**Exercise set**
1: Answer these from the passage on New York's community solar rules:
(a) How many organizations, elected officials and businesses signed the technical comments?
(b) What is the earliest date the PSC could make a final decision on valuing renewable generation?
(c) Who is the policy director at PUSH Buffalo?
2: Pick up the passage on New York's community solar rules after its last sentence and keep writing it.

**Passage given**

In Jan. 18 press call, dozens of community groups to call on PSC and Cuomo Administration to ensure all New Yorkers can benefit from renewable energy
The Public Service Commission is considering radical rule changes on how much New Yorkers get paid for contributing renewable energy to the electrical grid, and community groups across the state are raising serious concerns about what this means for the future of solar energy in the state. The rule change will initially devalue community solar, which is the only avenue available to renters and others who cannot put solar on their own property. In the future, it may apply to rooftop solar as well.
The Energy Democracy Alliance held a telephone press conference on Wednesday, Jan. 18, at 11 am EST to brief reporters on this issue. Community groups from around the state explained how nascent solar projects across the state could be torpedoed if the PSC doesn’t get the new rules right. Listen to a recording of the call here.
“We understand the PSC’s desire to abandon the existing system – net metering – in favor of more flexible ways of putting a price on renewable energy,” said Kelly Roache, business development manager at Solstice. “But the devil is in the details. And barring substantial amendments, the PSC’s proposal as it’s now written will torpedo the fledgling community solar- and wind-energy markets.
To illuminate this issue, the New York Energy Democracy Alliance, which represents groups from all over New York, prepared technical comments on the proposed rule changes that attracted the signatures of 98 organizations, elected officials and businesses from all across the state. The groups called on the PSC to make major improvements to the proposal and to slow the transition so as not to disrupt the very nascent community solar market. The PSC could make a final decision on how to value renewable generation as early as January 24.
“There are several actions the PSC could take to fix this flawed proposal so that the full value of community renewable energy development is recognized,” said Clarke Gocker, policy director at PUSH Buffalo. “But if the PSC is unreceptive to our concerns, we’d rather see no change – just keep consistent with the existing net metering program – rather than an abrupt policy shift that would set back progress toward equitable access to the benefits of renewable energy by years.”
“Net metering should serve as a bottom threshold price,” said Chris Burger, chair, Binghamton Regional Sustainability Coalition. “We need pricing that spurs investment in renewables and the growing number of jobs that sector is generating.”
The Alliance strongly supports Gov. Andrew Cuomo’s goal of “ensuring that all New Yorkers, regardless of their zip code or income, have the opportunity to access clean and affordable power.” Community solar and wind projects are essential to that goal, because they open up renewable energy to New Yorkers who live in multi-family housing, or who don’t have land or rooftops appropriate for renewable development, or who otherwise cannot – or cannot afford to – install renewable generating capacity on their own.

[Items from a data source]
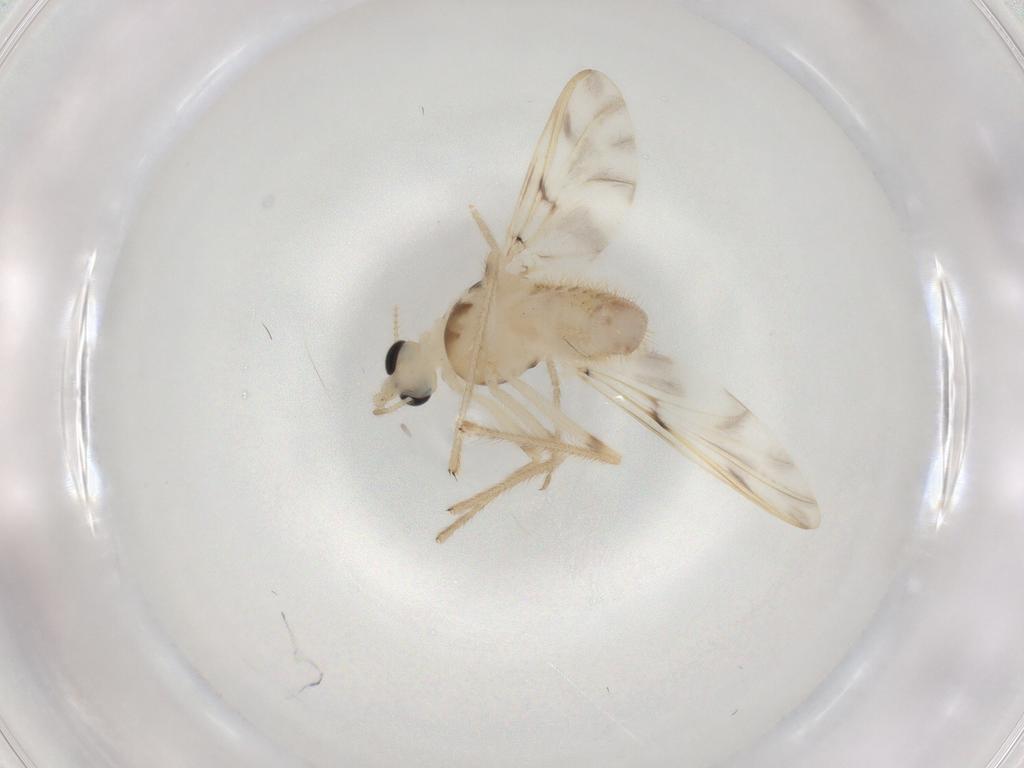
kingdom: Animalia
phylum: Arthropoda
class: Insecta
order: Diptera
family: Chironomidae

* * *

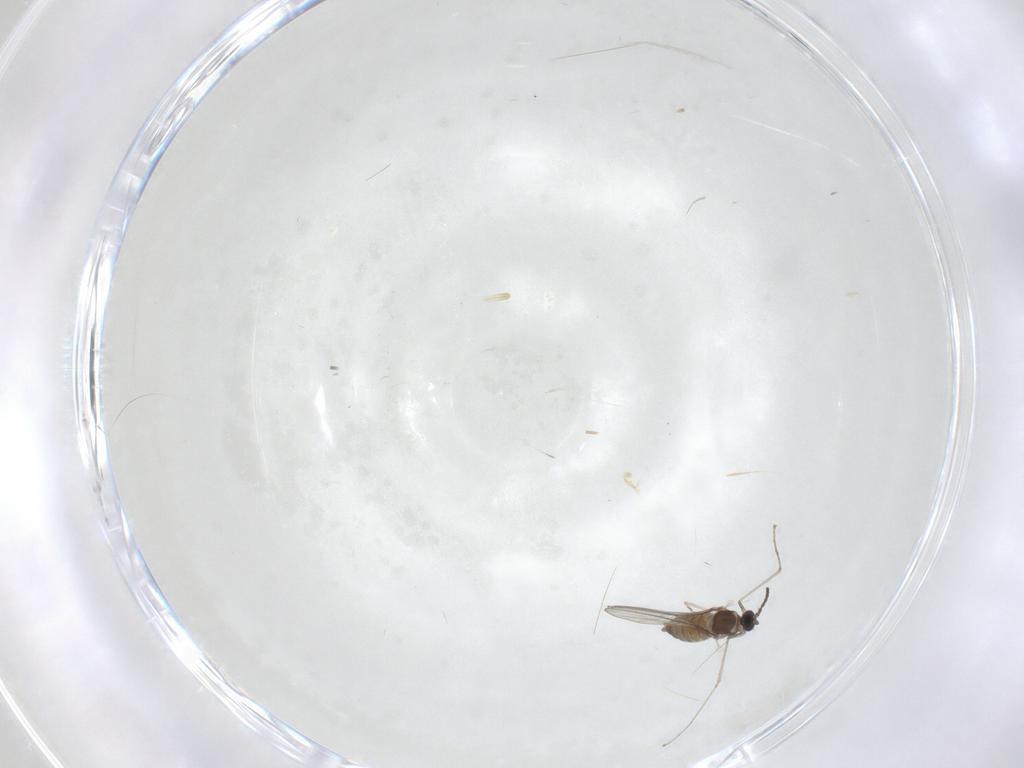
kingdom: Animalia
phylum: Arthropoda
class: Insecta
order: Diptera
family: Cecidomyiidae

**Task-by-task answers**
1:
(a) 98
(b) January 24
(c) Clarke Gocker

2:
“With this policy, the PSC would privilege rooftop solar, which is the domain of homeowners who can make the investment, over community and shared renewables, which can be accessible to everyone,” said Pastor Edwin Pierce of Northwest Bronx Community and Clergy Coalition. “Surely we can all agree that we need policies that expand renewable energy access and benefits for all, not just those lucky enough to own property. Why should the energy produced by someone’s rooftop system by seen as more valuable than energy produced from a community array?”
Many businesses also cannot put solar on their own property because they are either tenants or do not have a suitable space.
“Not every business is situated for onsite solar. Much like residential customers, many of our small businesses need the offsite option that community solar offers,” said Bob Rossi, director, New York State Sustainable Business Council.
Renewable energy projects save money over time but have upfront financing costs that usually need to be financed. These financing costs can be reduced if there is market certainty. The proposed rule would rapidly change potential revenue streams and add in volatility, making securing financing more difficult and projects more expensive. This could be a huge problem, especially for smaller solar and wind developers. It could also put projects out of reach of low-income people by making them too expensive.
Adam Flint, Community Owned Shared Renewables Working Group co-coordinator said, “Energy Democracy Alliance members are in the process of developing a half a dozen shared solar projects across the state to serve low- and moderate-income New Yorkers in a wide variety of situations. We have documented this, and told the PSC precisely and repeatedly what needs to be changed in current policy and programs to enable us to save our members money and create jobs. We trust that they will listen this time, so we can do as the Governor promised.”
Community renewable energy projects are seen as a key tool for bringing the benefits of renewable energy to a wider range of groups, including low-income communities, multi-family dwellings, and communities of color, where clean and affordable energy is needed the most.
“There is tremendous interest in developing solar projects in environmental justice communities in New York, but in our work to support these efforts we have seen the significant challenges communities face in getting projects off the ground,” said Shiva Prakash of New York Lawyers for the Public Interest. “The current Value of Distributed Energy Resources proposal has the potential to further burden these projects with a complex, unpredictable, and unequal valuation of generated energy. We urge the PSC to consider common sense changes to ensure its policy does not leave behind our most disadvantaged communities in New York’s transition to clean energy.”
“We must make every effort to expand access to renewable energy for all New Yorkers, especially those that are currently barred from easy access,” said Ryan Madden, sustainability organizer for the Long Island Progressive Coalition. “The rule changes proposed by the PSC move us in the wrong direction. Even here on Long Island, where 30,000 homes now have rooftop solar, we’re in a situation where 80% of electricity customers can’t readily access solar. We need policies that support the growth of community solar to bring those people into the renewable energy mix.”
The PSC’s proposed rules focus on maximizing the value of renewable energy to utilities and capping impacts on utility revenues, rather than promoting renewable energy development that maximizes value to society as a whole. The Energy Democracy Alliance has proposed several factors that should be taken into account when determining the value of a shared renewable energy project, such as improved energy affordability for low-income people; reduction in air and water pollution, especially in environmental justice communities; local economic development; increases in storm resiliency; and others.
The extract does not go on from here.